Além dos pressupostos econômicos que estão na base dessas mudanças, o autor critica a interpretação de que o trabalho de enfermagem seja organizado predominantemente sob a lógica taylorista-fordista, pois a simplificação e a padronização nesse tipo de trabalho sempre se defrontam com a variabilidade do contexto e das características do sujeito-usuário. Além disso, considera que “a racionalização do trabalho em Enfermagem não se enquadra na dinâmica do trabalho vivo em ato, que supõe o trabalho relacional com o usuário como um espaço de protagonismo ou liberdade do sujeito trabalhador” (p. 91), pois o trabalhador está submetido à lógica geral das relações capitalistas. Para ele, o princípio organizador se fundamenta na reativação da demanda, ou seja, é o número de pacientes e as exigências do cuidado que racionalizam o trabalho de enfermagem, e o controle não é exercido por um gerente, mas pelas próprias tarefas conjunturais se sanadas ou não. Esse tipo de racionalização se baseia no modelo flexível pós-fordista sob o capitalismo financeirizado, que tal qual o taylorismo visa aumentar a produtividade, a lucratividade e a acumulação do capital no segmento privado e racionalizar os gastos nos serviços públicos.

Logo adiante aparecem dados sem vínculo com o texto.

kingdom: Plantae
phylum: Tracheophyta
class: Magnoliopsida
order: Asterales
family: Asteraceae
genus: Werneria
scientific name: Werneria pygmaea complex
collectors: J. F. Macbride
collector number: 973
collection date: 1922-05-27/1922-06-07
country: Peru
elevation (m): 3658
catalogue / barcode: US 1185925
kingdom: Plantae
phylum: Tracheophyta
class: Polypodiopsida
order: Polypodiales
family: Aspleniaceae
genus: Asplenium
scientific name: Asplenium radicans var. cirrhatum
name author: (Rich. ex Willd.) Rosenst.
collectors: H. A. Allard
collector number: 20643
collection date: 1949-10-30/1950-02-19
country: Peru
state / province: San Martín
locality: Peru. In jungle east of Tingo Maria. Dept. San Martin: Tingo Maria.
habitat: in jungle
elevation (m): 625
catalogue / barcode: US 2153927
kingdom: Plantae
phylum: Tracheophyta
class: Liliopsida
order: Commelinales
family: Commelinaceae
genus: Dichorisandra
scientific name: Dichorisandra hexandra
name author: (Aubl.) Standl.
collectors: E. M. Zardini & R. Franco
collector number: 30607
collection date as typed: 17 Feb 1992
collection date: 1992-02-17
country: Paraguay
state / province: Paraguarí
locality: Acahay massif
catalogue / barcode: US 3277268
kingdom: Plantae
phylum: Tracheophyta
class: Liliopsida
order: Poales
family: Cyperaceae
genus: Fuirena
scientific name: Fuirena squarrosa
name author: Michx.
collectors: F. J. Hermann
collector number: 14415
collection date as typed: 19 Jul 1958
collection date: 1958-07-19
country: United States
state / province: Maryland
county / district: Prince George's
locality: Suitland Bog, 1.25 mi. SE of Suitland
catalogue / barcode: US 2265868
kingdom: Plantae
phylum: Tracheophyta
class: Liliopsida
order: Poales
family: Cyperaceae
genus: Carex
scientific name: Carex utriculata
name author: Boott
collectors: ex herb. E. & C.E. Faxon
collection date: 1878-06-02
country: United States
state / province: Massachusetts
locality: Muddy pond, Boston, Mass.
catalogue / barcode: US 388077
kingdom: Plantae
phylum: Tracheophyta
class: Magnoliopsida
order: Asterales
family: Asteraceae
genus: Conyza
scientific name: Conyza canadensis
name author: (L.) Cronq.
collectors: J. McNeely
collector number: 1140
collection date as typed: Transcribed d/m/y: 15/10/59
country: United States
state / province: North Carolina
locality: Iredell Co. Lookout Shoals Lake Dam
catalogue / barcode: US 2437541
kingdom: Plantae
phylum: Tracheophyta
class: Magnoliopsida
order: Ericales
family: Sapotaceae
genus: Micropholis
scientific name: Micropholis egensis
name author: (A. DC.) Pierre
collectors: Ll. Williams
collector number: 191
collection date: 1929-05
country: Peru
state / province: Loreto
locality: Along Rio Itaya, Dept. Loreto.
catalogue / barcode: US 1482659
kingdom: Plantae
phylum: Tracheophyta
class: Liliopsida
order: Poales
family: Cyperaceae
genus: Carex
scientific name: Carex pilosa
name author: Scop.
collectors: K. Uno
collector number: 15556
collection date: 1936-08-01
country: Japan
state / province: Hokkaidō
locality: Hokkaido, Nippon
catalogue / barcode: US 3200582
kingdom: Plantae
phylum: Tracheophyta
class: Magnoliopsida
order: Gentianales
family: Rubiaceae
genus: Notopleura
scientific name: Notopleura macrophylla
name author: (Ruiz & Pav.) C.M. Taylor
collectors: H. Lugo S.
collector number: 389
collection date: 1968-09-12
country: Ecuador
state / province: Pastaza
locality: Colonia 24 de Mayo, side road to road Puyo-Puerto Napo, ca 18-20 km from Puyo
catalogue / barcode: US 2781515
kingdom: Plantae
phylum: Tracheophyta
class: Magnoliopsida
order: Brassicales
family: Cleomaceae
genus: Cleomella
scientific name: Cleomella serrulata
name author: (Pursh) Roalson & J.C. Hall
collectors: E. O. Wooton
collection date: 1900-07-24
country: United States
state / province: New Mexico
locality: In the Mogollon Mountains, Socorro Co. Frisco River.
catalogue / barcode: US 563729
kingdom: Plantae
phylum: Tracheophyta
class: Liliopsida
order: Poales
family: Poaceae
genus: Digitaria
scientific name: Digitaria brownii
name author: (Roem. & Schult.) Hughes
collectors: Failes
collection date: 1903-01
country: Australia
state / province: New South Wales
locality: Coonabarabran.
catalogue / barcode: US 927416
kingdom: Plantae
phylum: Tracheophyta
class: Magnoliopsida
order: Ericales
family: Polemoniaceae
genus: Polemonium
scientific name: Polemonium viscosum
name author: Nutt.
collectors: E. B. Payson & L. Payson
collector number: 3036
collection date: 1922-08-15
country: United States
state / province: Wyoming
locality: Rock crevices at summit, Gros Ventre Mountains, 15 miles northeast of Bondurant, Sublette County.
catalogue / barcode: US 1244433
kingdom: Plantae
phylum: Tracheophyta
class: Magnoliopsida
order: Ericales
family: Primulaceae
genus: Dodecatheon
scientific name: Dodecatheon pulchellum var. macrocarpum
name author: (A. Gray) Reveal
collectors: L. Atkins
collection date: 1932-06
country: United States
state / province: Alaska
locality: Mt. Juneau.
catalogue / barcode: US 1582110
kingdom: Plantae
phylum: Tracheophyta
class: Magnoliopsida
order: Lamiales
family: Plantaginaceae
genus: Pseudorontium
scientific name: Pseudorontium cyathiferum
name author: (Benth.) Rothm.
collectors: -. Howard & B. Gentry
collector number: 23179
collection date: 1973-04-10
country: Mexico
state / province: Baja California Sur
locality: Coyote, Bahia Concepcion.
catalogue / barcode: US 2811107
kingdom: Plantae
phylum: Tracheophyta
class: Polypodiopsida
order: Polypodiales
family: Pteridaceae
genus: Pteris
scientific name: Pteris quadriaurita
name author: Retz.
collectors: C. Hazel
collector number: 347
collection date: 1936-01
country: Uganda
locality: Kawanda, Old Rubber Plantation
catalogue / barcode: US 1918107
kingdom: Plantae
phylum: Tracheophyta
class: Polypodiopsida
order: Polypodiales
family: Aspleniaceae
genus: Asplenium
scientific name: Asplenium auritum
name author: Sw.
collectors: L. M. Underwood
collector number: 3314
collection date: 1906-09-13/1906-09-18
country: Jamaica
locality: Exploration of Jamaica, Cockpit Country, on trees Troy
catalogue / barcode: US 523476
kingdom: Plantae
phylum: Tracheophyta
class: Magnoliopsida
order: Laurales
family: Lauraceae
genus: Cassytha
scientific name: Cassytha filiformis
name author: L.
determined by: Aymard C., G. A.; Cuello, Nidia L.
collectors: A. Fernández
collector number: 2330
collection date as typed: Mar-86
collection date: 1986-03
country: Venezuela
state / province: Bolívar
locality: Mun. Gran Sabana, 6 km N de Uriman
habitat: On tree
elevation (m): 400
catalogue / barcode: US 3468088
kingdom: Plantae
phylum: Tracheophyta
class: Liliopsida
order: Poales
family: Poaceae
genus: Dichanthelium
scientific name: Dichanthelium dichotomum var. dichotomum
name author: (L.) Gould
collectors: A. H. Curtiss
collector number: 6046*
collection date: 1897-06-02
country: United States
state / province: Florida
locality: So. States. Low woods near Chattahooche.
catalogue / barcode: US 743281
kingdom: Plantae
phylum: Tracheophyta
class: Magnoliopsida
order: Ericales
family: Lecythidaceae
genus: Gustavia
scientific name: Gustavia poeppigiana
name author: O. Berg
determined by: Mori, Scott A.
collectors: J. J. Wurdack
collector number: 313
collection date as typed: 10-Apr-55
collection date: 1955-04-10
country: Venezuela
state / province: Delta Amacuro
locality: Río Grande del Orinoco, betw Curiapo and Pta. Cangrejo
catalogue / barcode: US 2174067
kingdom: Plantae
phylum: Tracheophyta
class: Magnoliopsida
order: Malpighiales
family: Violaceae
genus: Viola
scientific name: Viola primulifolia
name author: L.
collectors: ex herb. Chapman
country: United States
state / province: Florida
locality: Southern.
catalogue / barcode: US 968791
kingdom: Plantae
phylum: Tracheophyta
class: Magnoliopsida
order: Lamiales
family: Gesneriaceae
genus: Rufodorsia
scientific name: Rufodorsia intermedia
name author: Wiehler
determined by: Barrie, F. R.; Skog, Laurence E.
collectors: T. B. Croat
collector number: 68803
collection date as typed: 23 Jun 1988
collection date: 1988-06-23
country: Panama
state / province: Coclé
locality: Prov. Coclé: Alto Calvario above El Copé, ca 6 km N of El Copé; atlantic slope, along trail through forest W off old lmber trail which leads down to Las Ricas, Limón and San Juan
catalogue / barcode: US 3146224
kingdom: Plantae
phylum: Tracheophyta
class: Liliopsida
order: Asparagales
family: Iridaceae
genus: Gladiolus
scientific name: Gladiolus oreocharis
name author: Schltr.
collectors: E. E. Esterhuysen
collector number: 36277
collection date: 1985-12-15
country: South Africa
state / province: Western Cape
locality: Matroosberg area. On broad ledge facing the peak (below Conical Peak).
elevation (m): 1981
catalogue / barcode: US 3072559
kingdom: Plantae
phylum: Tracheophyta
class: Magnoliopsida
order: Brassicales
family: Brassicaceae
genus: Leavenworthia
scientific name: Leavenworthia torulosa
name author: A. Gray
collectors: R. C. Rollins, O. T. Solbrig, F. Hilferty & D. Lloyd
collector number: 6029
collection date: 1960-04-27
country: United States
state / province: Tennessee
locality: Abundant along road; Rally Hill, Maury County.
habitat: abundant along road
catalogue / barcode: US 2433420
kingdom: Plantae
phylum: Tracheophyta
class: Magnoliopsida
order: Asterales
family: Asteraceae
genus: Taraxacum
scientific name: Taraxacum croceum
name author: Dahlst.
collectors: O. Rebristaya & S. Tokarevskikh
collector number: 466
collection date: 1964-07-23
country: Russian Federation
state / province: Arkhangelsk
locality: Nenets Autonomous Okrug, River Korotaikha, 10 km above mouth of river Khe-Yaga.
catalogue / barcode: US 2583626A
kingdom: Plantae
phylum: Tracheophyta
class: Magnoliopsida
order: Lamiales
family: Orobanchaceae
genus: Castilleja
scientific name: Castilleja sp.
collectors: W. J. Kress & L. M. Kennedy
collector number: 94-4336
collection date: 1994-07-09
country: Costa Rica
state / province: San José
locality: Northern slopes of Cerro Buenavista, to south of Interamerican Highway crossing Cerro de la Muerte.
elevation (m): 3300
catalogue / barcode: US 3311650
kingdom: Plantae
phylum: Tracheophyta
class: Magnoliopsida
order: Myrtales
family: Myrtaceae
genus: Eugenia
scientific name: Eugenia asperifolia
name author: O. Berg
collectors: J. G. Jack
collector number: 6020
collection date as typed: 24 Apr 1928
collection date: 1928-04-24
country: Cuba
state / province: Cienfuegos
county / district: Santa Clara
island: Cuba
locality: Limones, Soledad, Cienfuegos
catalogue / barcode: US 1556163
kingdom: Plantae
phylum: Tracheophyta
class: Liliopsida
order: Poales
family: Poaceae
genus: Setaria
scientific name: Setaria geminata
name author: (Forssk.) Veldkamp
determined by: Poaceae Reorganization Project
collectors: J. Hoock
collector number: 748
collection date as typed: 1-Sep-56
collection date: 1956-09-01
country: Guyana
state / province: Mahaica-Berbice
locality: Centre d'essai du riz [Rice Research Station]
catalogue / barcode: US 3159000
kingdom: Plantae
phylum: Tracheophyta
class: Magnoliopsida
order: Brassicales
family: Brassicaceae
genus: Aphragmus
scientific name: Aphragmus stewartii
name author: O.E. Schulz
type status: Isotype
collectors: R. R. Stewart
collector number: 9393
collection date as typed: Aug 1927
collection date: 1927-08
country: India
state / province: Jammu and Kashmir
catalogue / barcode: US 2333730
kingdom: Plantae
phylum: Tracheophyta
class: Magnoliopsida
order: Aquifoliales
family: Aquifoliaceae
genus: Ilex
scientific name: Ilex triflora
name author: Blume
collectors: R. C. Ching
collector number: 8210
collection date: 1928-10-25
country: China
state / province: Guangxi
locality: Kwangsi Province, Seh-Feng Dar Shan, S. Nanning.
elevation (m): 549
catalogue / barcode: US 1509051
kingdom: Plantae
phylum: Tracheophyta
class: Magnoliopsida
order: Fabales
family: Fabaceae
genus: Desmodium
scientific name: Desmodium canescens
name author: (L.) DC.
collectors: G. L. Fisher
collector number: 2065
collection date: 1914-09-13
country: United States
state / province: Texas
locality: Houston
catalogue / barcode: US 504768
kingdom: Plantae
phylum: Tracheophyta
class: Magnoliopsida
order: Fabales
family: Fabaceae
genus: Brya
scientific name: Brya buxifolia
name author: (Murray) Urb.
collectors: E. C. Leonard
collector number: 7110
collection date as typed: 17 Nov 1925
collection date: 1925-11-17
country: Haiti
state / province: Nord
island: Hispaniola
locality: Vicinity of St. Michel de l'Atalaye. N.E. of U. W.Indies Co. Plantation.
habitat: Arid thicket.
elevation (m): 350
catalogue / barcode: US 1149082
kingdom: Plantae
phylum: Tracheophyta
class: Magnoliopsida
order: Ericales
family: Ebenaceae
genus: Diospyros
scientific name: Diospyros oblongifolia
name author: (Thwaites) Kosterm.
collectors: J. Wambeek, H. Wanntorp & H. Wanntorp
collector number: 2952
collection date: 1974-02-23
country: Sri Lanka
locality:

A perspectiva teórica adotada é do fluxo tensionado de Durand que combina o processo de produção e a organização do processo de trabalho com o regime de mobilização dos trabalhadores. Uma combinatória que pode ser representada por três polos: “a integração reticular (…), a generalização do fluxo tensionado (…) e o modelo de competência como novo regime de mobilização da mão de obra” (Durand, 2003, apud Souza, p. 99).
Após analisar os princípios que ordenam a gestão do trabalho a partir dessa combinatória nas três formas de gestão hospitalar, identifica duas formas de exploração dos trabalhadores: a sobrecarga e a intensificação do trabalho em todos os setores das unidades hospitalares investigadas. O estudo aponta que a tendência é do trabalhador interiorizar a pressão “em um entendimento de que o direito da vida do paciente é muito maior do que o suposto direito de condições mínimas de trabalho” (p. 107). Mais que isso, a dinâmica laboral forja, também, um modo de vida, na medida em que o trabalhador incorpora o hábito de ‘fazer tudo correndo’, ser impaciente na vida pessoal e rápido nos afazeres domésticos.